In addition to sponsoring events outside the club, there are opportunities for members to connect inside Highline Club as well. “We offer quarterly member mixers where new members can meet our existing members and get acquainted to the club,” explained Turner.
With such a strong community influence, Highline wanted to redesign its facilities to match that effort. “We were after designing a club that was focused on the social aspect, and making the club so much more than just a place to exercise, but a place to congregate with friends and co-workers,” explained Turner. “We felt focusing on the social aspect, with a community feel, would help foster the feeling of belonging to the club and belonging to a community.”
The redesigned facility separates the equipment into different rooms so that members aren’t crowded into one big space. Some of the rooms included are a cardio room, a free-weight room, a selectorized-equipment room and a functional room filled with functional training accessories (such as TRX training and battle ropes). “The individual rooms, as opposed to one big warehouse, keeps people from feeling ‘on display,’” said Turner.
In addition, members have access to an indoor running track overlooking the sports courts, and a full-fledged Pilates studio for group or private instruction.
The members at Highline appreciate quality in service, in the programs and in the facility. With this in mind, every aspect of the members’ needs was put into consideration when redesigning Highline. “It’s easy to leave a club, but harder to leave friends and a community,” said Turner. “We wanted members to want to not only workout here, but hang out with friends over a cup of coffee or sandwich when we had them. So many people work from home or don’t have offices, so we wanted to see them bringing their laptop and sitting in our social areas, even if they didn’t come in to workout.”
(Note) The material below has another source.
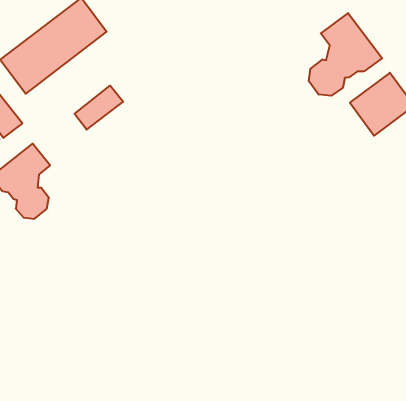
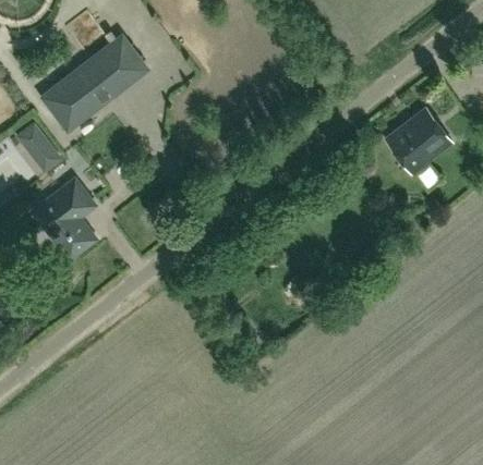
building: [309,13,382,96] -> none
building: [75,86,123,130] -> none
The new design is more conducive to a community appeal. “The layout really encourages people to stay as long as they would like,” said Turner. “You have the ability to sit in a comfy leather couch and watch the pickle ball and basketball games. Soak, steam, workout, chat with friends, play a game of cards in the lobby, grab a snack, repeat — there’s really no reason to leave!”
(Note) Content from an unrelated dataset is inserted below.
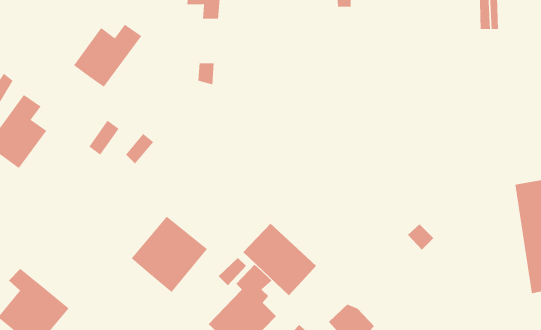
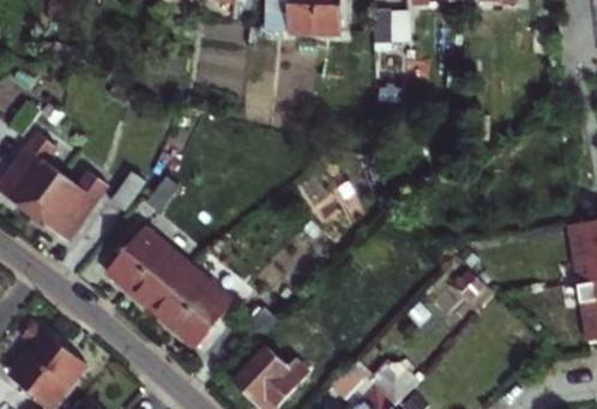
building: [73,24,142,88] -> [32,169,107,237]
building: none -> [107,225,191,309]
building: [242,223,317,296] -> none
Although the remodel has been an important aspect of how Highline Club grows, it isn’t all about the look. “We pride ourselves on getting to know every member on a first-name basis and their personal workout preferences,” said Turner. “Everything from the front desk having your towel ready for you before you enter the door, to singing happy birthday, to calling and checking in when we see a member hasn’t been in in a while.”
Every update that Highline makes, from the name and logo to the remodeled facility, is for its members to feel like they are a part of a community — the Highline Club community.